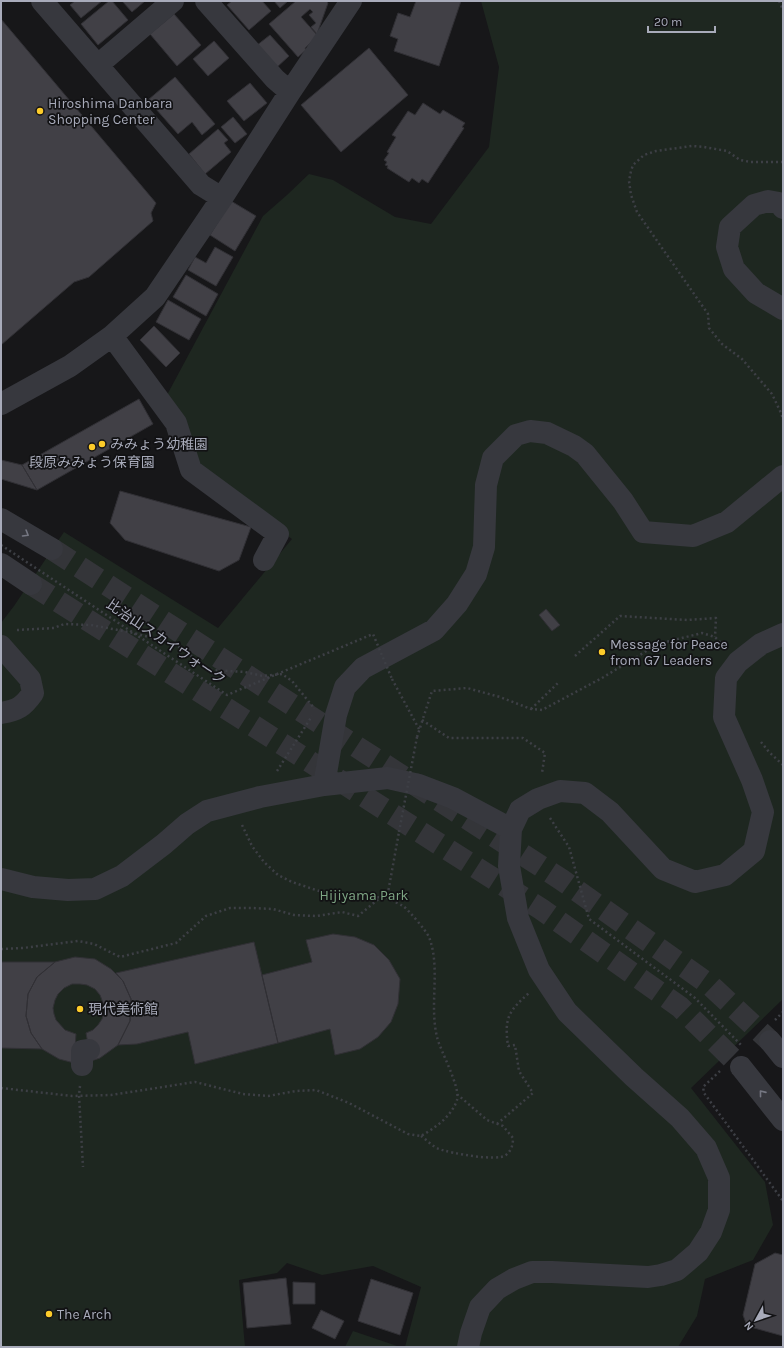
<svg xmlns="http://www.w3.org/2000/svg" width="784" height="1348" viewBox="0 0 784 1348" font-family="Karla,'Noto Sans JP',sans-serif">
<rect width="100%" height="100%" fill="#171719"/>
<path fill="#1e2720" d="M481,1H783V999L691,1088L765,1182L773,1225L753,1260L705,1279L697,1316L678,1347H405L421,1287L373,1266L322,1275L287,1263L277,1273L239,1280L245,1347H1V623L14,606L64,532L218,628L292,539L195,465L167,395L263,216L287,195L309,174L333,180L395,217L431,224L489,147L499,67Z
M353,1331L400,1347H345Z"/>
<path fill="#414046" stroke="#313035" d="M75,1H102L81,18L70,5Z
M109,1H112L128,20L98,45L81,24Z
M122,1H145L132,12Z
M232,1H262L271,11L249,30L227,5Z
M274,1H288L280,8Z
M296,1H326L328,3L317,34L311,27L316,23L309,15L313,12L310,9L301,17L318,36L305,48L306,50L298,57L269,24Z
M416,1H461L439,66L394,51L398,39L390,36L398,13L410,17Z
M174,14L201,45L177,66L150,34Z
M1,19L156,203L151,213L153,221L89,277L74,282L1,345Z
M270,35L289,56L276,68L256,46Z
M214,41L229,58L208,76L193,59Z
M369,48L408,95L341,152L301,105Z
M175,77L215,124L202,135L192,122L178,134L148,100Z
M250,83L267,103L244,121L227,101Z
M423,103L440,114L443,110L465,123L462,127L464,128L428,183L422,179L419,183L412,178L409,182L387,168L388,166L385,165L387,162L384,160L389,153L387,152L396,137L392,135L408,111L415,115Z
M233,117L247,134L235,143L221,127Z
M218,129L228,140L224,143L231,152L205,174L189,154Z
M231,201L256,216L235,251L210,235Z
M215,247L233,257L216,286L188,270L195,257L206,263Z
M186,275L218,294L206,316L173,297Z
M168,300L201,319L189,340L156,322Z
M154,326L180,353L166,367L140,340Z
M139,399L153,424L37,490L22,465Z
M1,460L22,465L37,490L1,479Z
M120,491L251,527L239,560L219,571L125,540L110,523Z
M546,609L560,625L552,631L539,615Z
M333,934L355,937L374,945L389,960L400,979L398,1004L391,1022L378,1037L360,1049L335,1055L330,1029L278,1043L262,975L312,962L306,940Z
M254,942L278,1043L195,1064L188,1032L137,1044L118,1045L130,1021L131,999L123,981L116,973Z
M75,957L95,959L111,969L123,981L131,999L130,1021L118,1045L100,1058L91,1061L86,1033L93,1030L98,1025L102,1019L104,1011L103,1003L100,995L95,989L87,985L80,984H72L64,988L58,994L55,1000L53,1008L54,1014L56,1020L65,1030L76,1034L74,1063L59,1059L42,1049L31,1033L26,1016L28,994L37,977L55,962Z
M1,962H55L37,977L28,994L26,1016L31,1033L42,1049L1,1048Z
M775,1253L783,1255V1336L747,1326L743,1315L755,1264Z
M286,1278L291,1324L247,1328L243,1283Z
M371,1279L413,1293L400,1335L358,1321Z
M293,1282L315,1283V1304H293Z
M321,1310L344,1321L335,1339L312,1328Z"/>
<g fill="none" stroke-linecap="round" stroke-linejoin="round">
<path stroke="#343539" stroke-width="22" stroke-dasharray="22 11" stroke-linecap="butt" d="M52,549L562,880L710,985L770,1041
M31,584L541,909L680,1007L741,1067"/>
<path stroke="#3d3f45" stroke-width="2.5" stroke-dasharray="2 3" stroke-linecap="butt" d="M779,1L783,10
M783,162H751L740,160L727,151L704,147L692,146L656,151L644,155L633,165L631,171L629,181L631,195L637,212L708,314L709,328L722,344L742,359L772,394L781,413L783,419
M17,630L54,628L64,624L91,625L129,632L169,642L183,649L202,665L211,670L245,672L263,676L282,674L292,681L314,708V709
M575,656L620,616L687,620L716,618L715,637
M392,679L419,729
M531,709L558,683
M422,720L449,738H523L545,753L542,773
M417,737L432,691L467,688L500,697L531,709L542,710L602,678L658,644L702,633L715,637L724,646
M761,742L769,752L783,765
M277,771L312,716
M550,818L569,847L589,919L695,998L741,1045
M242,825L252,846L264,862L278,875L292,882L325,893L387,898
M1,949L23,948L78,941L94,944L120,957L176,943L206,916L230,908H253L273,909L294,915L316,916L342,912L358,916L381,897
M775,1020L783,1012
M720,1071L703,1087L704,1093L783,1201
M80,1086L79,1095L83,1167
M1,1088L72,1096L111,1095L195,1082L243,1094L268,1096L296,1091L316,1090L349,1103L408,1134L421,1136C435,1128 452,1116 457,1100C461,1088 440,1050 437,1037C429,1004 441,968 429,937C427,932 408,909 403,906C398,903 392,901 387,898L399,832
M497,1124L533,1093L519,1071L515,1045L508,1046C504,1017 509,1011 529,993
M421,1136C427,1140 433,1147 439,1149C450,1153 498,1162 506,1155C512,1150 513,1144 513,1138L503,1126L487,1120L458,1095"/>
<path stroke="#37383e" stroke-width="22" d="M42,1L201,185L222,198
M206,1L275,79L290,92
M98,65L173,1
M783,208L779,203L768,201L754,205L730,227L727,247L734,269L756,293L783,309
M112,336L176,423L191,470L278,534L264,560
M1,404L70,366L112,336L155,297L222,198L290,92L351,1
M1,519L52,549
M1,564L31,584
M1,646L30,679L33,693C23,707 18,710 1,713
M324,785L336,715L345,687L363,668L434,630L457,604L476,574L484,547L486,485L493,458L516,435L530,431L547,433L574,446L585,454L623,501L643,532L693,536L727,522L783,476
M1,879L33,887L68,890L95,889L122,876L164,844L187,824L207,811L260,797L324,785L388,778L419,785L453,798L511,829
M770,1041L783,1057
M82,1065V1051L89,1050
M741,1067L783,1120
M468,1347L471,1333L480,1307L497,1289L514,1279L532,1272H552L648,1277L661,1275L677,1270L698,1252L711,1232L719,1210V1178L706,1148L680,1118L634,1077L567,1012L539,970L518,918L509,866L511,829L520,810L538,799L560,791L585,793L610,812L663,869L695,882L725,875L754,851L763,812L752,780L724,717L726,678L738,662L761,644L783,634"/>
<path stroke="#3d3f45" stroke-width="2.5" stroke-dasharray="2 3" stroke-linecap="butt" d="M1,545L227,695L373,634L392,679
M399,832L417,737"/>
</g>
<defs><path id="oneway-chevron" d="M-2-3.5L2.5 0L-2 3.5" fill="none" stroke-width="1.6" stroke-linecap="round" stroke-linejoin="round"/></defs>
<g stroke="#757782">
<use href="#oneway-chevron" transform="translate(26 534) rotate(31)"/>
<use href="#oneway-chevron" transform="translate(762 1093) rotate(-129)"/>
</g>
<g fill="#fdcc2a" stroke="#121214" stroke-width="1.5">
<circle cx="40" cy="111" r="4"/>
<circle cx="102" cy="444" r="4"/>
<circle cx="92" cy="447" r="4"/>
<circle cx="602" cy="652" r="4"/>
<circle cx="80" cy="1009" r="4"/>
<circle cx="49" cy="1314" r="4"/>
</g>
<g text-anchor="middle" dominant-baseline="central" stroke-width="3.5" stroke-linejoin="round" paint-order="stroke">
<g font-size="14" fill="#a8abba" stroke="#121214" text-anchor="start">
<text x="48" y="103">Hiroshima Danbara<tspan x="48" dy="16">Shopping Center</tspan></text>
<text x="110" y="444">みみょう幼稚園</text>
<text x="92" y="462" text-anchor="middle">段原みみょう保育園</text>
<text x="610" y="644">Message for Peace<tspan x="610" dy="16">from G7 Leaders</tspan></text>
<text x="88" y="1009">現代美術館</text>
<text x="57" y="1314">The Arch</text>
</g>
<g font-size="14" fill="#a8abba" stroke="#121214">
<text transform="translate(166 642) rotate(34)">比治山スカイウォーク</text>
</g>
<g font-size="14" fill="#7ea684" stroke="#121214">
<text x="364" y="895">Hijiyama Park</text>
</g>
</g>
<rect width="784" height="1348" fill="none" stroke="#a8abba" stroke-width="4"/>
<g transform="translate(756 1320) rotate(230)" stroke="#121214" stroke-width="3" paint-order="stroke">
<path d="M0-3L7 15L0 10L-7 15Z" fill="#a8abba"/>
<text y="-6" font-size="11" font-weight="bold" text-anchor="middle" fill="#a8abba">N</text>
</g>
<path d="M648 26v6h67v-6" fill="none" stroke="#a8abba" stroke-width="2"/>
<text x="654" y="26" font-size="12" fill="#a8abba" stroke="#121214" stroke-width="3" paint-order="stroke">20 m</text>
</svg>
◇ ◇ ◇ ◇
Task details: Would you output, from the records above, exactly the run of lines that starts at the line containing "M546,609L560,625L552,631L539,615Z" and ends at the line containing "M242,825L252,846L264,862L278,875L292,882L325,893L387,898", and only that run?

Task result:
M546,609L560,625L552,631L539,615Z
M333,934L355,937L374,945L389,960L400,979L398,1004L391,1022L378,1037L360,1049L335,1055L330,1029L278,1043L262,975L312,962L306,940Z
M254,942L278,1043L195,1064L188,1032L137,1044L118,1045L130,1021L131,999L123,981L116,973Z
M75,957L95,959L111,969L123,981L131,999L130,1021L118,1045L100,1058L91,1061L86,1033L93,1030L98,1025L102,1019L104,1011L103,1003L100,995L95,989L87,985L80,984H72L64,988L58,994L55,1000L53,1008L54,1014L56,1020L65,1030L76,1034L74,1063L59,1059L42,1049L31,1033L26,1016L28,994L37,977L55,962Z
M1,962H55L37,977L28,994L26,1016L31,1033L42,1049L1,1048Z
M775,1253L783,1255V1336L747,1326L743,1315L755,1264Z
M286,1278L291,1324L247,1328L243,1283Z
M371,1279L413,1293L400,1335L358,1321Z
M293,1282L315,1283V1304H293Z
M321,1310L344,1321L335,1339L312,1328Z"/>
<g fill="none" stroke-linecap="round" stroke-linejoin="round">
<path stroke="#343539" stroke-width="22" stroke-dasharray="22 11" stroke-linecap="butt" d="M52,549L562,880L710,985L770,1041
M31,584L541,909L680,1007L741,1067"/>
<path stroke="#3d3f45" stroke-width="2.5" stroke-dasharray="2 3" stroke-linecap="butt" d="M779,1L783,10
M783,162H751L740,160L727,151L704,147L692,146L656,151L644,155L633,165L631,171L629,181L631,195L637,212L708,314L709,328L722,344L742,359L772,394L781,413L783,419
M17,630L54,628L64,624L91,625L129,632L169,642L183,649L202,665L211,670L245,672L263,676L282,674L292,681L314,708V709
M575,656L620,616L687,620L716,618L715,637
M392,679L419,729
M531,709L558,683
M422,720L449,738H523L545,753L542,773
M417,737L432,691L467,688L500,697L531,709L542,710L602,678L658,644L702,633L715,637L724,646
M761,742L769,752L783,765
M277,771L312,716
M550,818L569,847L589,919L695,998L741,1045
M242,825L252,846L264,862L278,875L292,882L325,893L387,898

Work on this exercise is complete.